The Cody Choraliers have come a long way since just two years ago.
Before, the barbershop chorus that has been a Leavenworth staple since the chapter was chartered in 1969 had always performed in regional competitions, but might not have been considered top contenders.
In the last few years, that has changed, and now the chorus boasts two years in a row of receiving the award for “most improved” chorus in their division at the international Barbershop Harmony Society’s District Chorus Convention.
“It’s an unusual feat,” Owens said, that only one other chorus in the district, which includes Missouri, Kansas, Iowa, Nebraska and Iowa, has achieved.
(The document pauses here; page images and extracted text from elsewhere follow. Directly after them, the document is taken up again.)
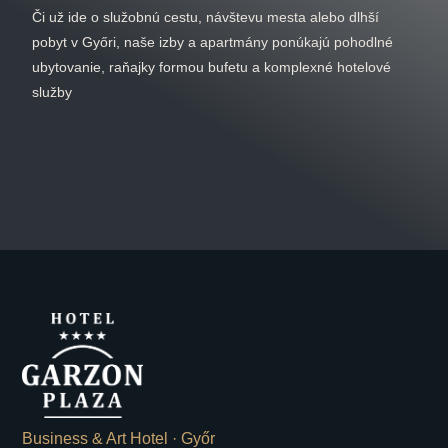
Či už ide o služobnú cestu, návštevu mesta alebo dlhší
pobyt v Győri, naše izby a apartmány ponúkajú pohodlné
ubytovanie, raňajky formou bufetu a komplexné hotelové
služby
Business & Art Hotel · Győr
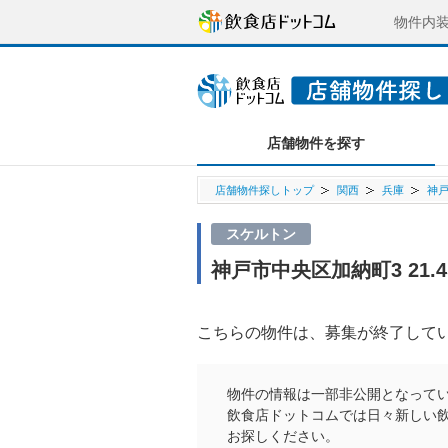
物件内
店舗物件を探す
店舗物件探しトップ
関西
兵庫
神
スケルトン
神戸市中央区加納町3 21
こちらの物件は、募集が終了して
物件の情報は一部非公開となって
飲食店ドットコムでは日々新しい
お探しください。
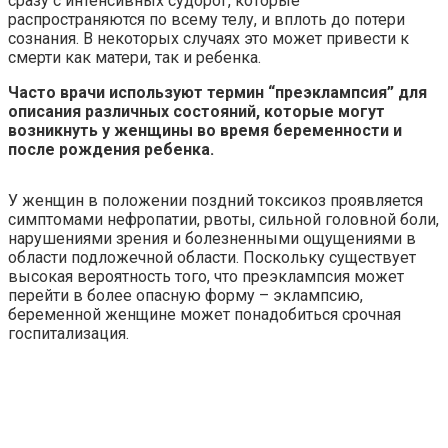
сразу с интенсивных судорог, которые
распространяются по всему телу, и вплоть до потери
сознания. В некоторых случаях это может привести к
смерти как матери, так и ребенка.
Часто врачи используют термин “преэклампсия” для
описания различных состояний, которые могут
возникнуть у женщины во время беременности и
после рождения ребенка.
У женщин в положении поздний токсикоз проявляется
симптомами нефропатии, рвоты, сильной головной боли,
нарушениями зрения и болезненными ощущениями в
области подложечной области. Поскольку существует
высокая вероятность того, что преэклампсия может
перейти в более опасную форму – эклампсию,
беременной женщине может понадобиться срочная
госпитализация.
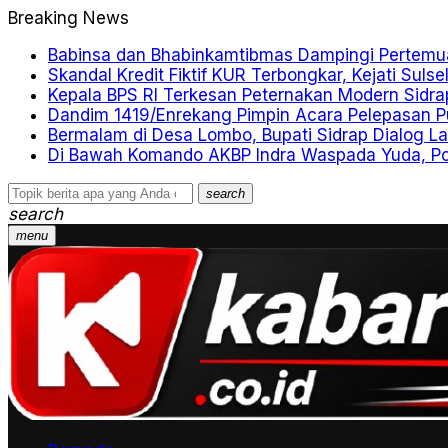
Breaking News
Babinsa dan Bhabinkamtibmas Dampingi Pertemu
Skandal Kredit Fiktif KUR Terbongkar, Kejati Suls
Kepala BPS RI Terkesan Peternakan Modern Sidra
Dandim 1419/Enrekang Pimpin Acara Pelepasan P
Bermalam di Desa Lombo, Bupati Sidrap Dialog 
Di Bawah Komando AKBP Indra Waspada Yuda, Polr
search
search
menu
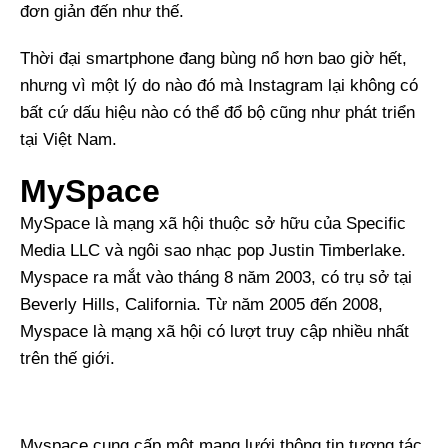
đơn giản đến như thế.
Thời đại smartphone đang bùng nổ hơn bao giờ hết,
nhưng vì một lý do nào đó mà Instagram lại không có
bất cứ dấu hiệu nào có thể đổ bộ cũng như phát triển
tại Việt Nam.
MySpace
MySpace là mạng xã hội thuộc sở hữu của Specific
Media LLC và ngôi sao nhạc pop Justin Timberlake.
Myspace ra mắt vào tháng 8 năm 2003, có trụ sở tại
Beverly Hills, California. Từ năm 2005 đến 2008,
Myspace là mạng xã hội có lượt truy cập nhiều nhất
trên thế giới.
Myspace cung cấp một mạng lưới thông tin tương tác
The chorus, which also provides grants to area schools for music programs, has presented an annual concert for the last 42 years, according to Chapter President Mike Owens.
Owens said the Cody Choraliers have named their upcoming annual concert “New and Improved” in honor of their recent accomplishment. Scheduled to begin at 7:30 p.m. Aug. 28 at the Lansing High School Auditorium, the concert will feature the chorus singing 10 songs as a whole, with performances from its quartets Last Free Exit, Escape!, Possum Holler Four, Purely Harmonic and ListenUp! interspersed.
The main event, he said, is a performance by Storm Front, a Colorado-based quartet that took top honors at the international competition this year.
That’s another first, Garrard said.
“We’ve brought in people and they’ve become champions the next year,” he said. “This is the first time we’ve brought one in after they’ve become world champions.”
The event is open to the public and Owens said barbershoppers from across the district are likely to be in Lansing that night to see them — both for their musicality and their showmanship.
“They are without a doubt the funniest quartet I’ve seen in all my years of barbershopping,” he said.
Garrard said he hopes the Cody Choraliers can achieve similar heights. When he was brought on as director, he said the he started to work with the chorus on fundamental elements like voice blending, pitch, vowels and sectional unity.
That first year, the chorus received a chapter high score of 66 on the BHS’s 100-percentile scoring criteria and was named the most improved chorus. The next year they earned a score of 70 and received that recognition again.
“Right now we’re solidly in the B range,” according to BHS’s criteria, Garrard said. “The next goal is to get to the A level.”